Onward we pass Massilia's barren strand,
A waste of wither'd grass and burning sand;
Where his thin herds the meagre native leads,
Where not a rivulet laves the doleful meads;
Nor herds nor fruitage deck the woodland maze;
O'er the wild waste the stupid ostrich strays,
In devious search to pick her scanty meal,
Whose fierce digestion gnaws the temper'd steel.
From the green verge, where Tigitania ends,
To Ethiopia's line the dreary wild extends.
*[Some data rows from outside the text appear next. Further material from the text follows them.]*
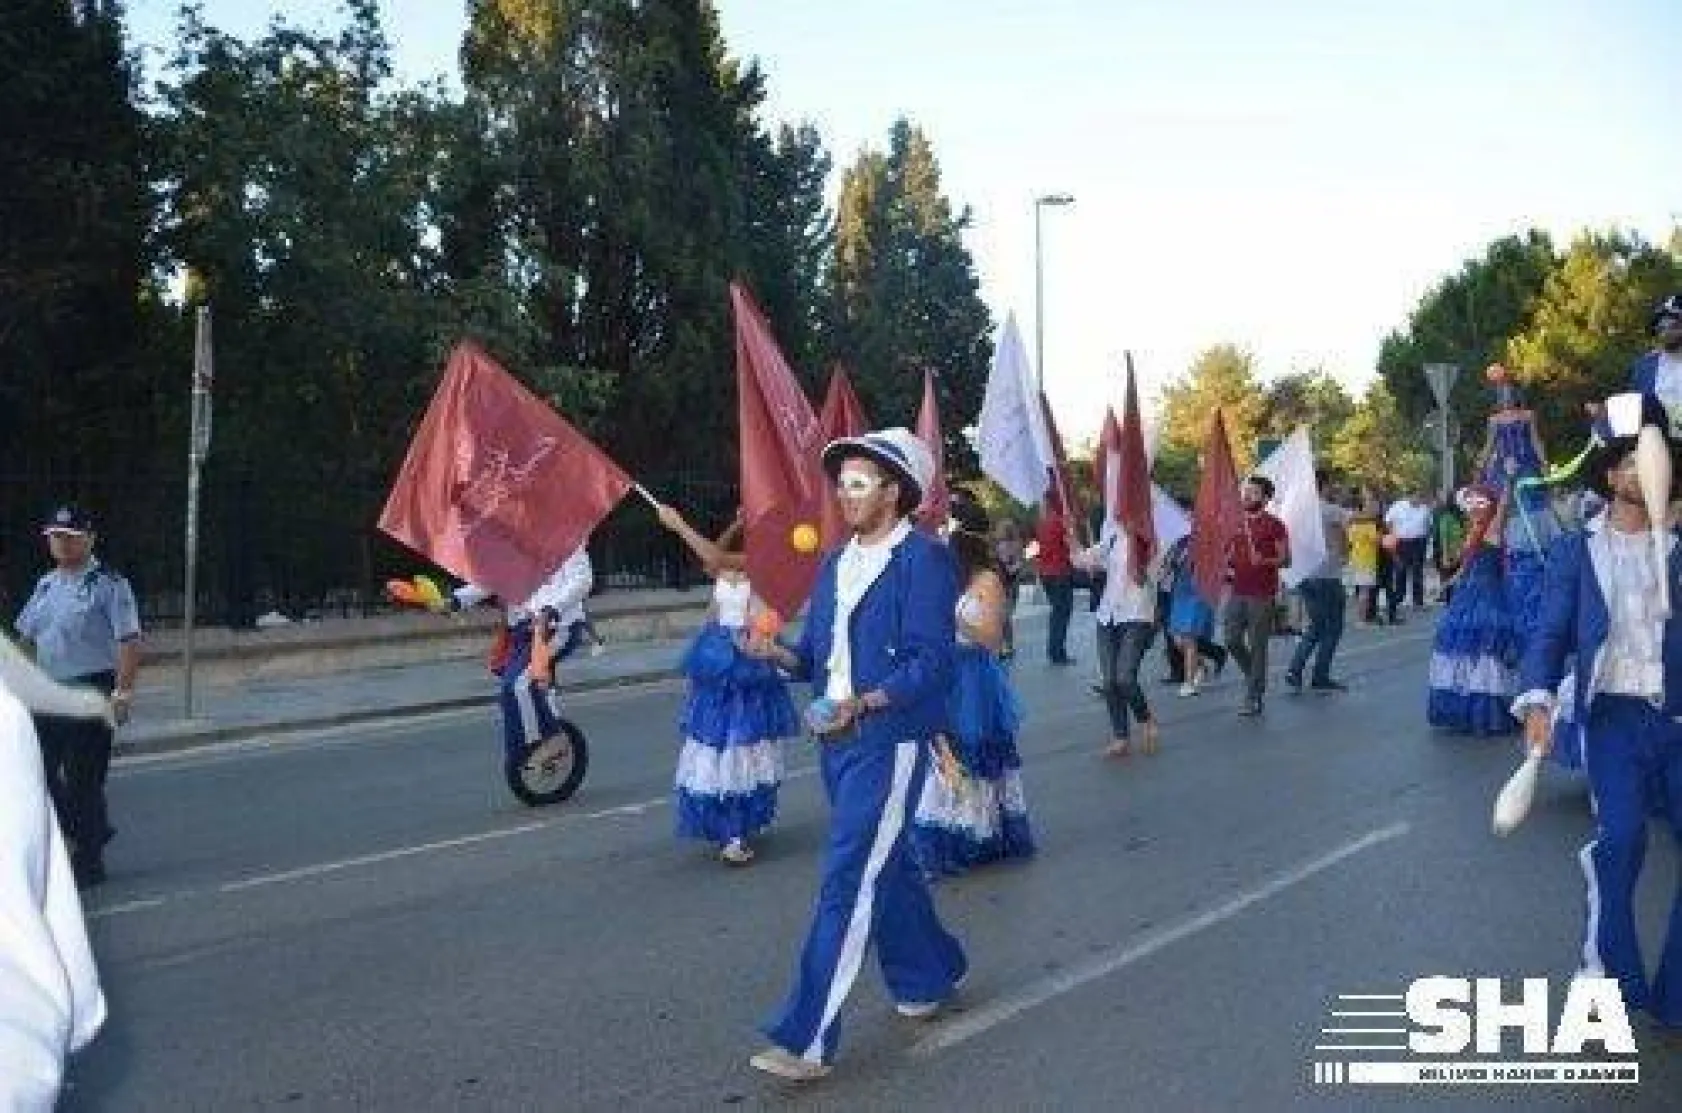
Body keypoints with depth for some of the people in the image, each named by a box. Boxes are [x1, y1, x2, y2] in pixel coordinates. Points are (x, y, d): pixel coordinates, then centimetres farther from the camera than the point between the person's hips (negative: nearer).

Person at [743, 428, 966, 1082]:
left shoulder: (924, 559, -11)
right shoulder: (834, 565, 13)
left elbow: (932, 662, -17)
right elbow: (817, 658, 14)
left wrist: (863, 705, -28)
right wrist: (776, 652, -7)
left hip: (889, 744, -8)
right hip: (837, 742, 8)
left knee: (847, 885, -9)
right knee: (886, 868, 20)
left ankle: (807, 1040, -5)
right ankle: (931, 976, 40)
Now past the limit, which his course divides,
When to the north the sun's bright chariot rides,
We leave the winding bays and swarthy shores,
Where Senegal's black wave impetuous roars;
A flood, whose course a thousand tribes surveys,
The tribes who blacken'd in the fiery blaze,
When Phaeton, devious from the solar height,
Gave Afric's sons the sable hue of night.
And now from far the Libyan cape is seen,
Now by my mandate named the Cape of Green.[1]
Where midst the billows of the ocean smiles
A flowery sister-train, the happy isles,[2]
Our onward prows the murmuring surges lave;
And now our vessels plough the gentle wave,

Where
  1. ——Cape of Green—Called by Ptolemy, Caput Asinarium.
  2. ——the happy isles—Called by the ancients, Insulæ Fortunatæ, now the Canaries.